■ **The data**:
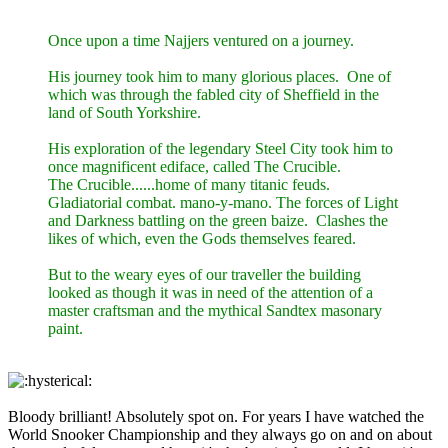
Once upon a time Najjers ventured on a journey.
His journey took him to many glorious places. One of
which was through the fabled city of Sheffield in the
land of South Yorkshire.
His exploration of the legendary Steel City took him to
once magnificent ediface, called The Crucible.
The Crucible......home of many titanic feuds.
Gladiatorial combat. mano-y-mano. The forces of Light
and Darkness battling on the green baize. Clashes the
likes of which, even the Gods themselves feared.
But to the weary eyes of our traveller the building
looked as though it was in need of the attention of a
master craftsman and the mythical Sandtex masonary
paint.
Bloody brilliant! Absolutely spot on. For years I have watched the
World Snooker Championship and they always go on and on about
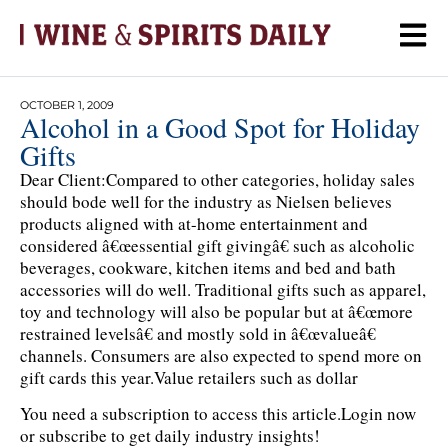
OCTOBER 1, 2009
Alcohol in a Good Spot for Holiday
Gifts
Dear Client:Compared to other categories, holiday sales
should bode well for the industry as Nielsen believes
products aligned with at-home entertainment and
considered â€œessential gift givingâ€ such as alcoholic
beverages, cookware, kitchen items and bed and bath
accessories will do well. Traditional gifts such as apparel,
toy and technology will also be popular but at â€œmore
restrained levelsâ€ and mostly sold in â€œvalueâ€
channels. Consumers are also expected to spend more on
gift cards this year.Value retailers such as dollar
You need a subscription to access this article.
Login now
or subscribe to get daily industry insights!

■ **Work instruction**: Could you copy out every line in the material above that contains the string "took"?

■ **Answer to this problem**:
His journey took him to many glorious places. One of
His exploration of the legendary Steel City took him to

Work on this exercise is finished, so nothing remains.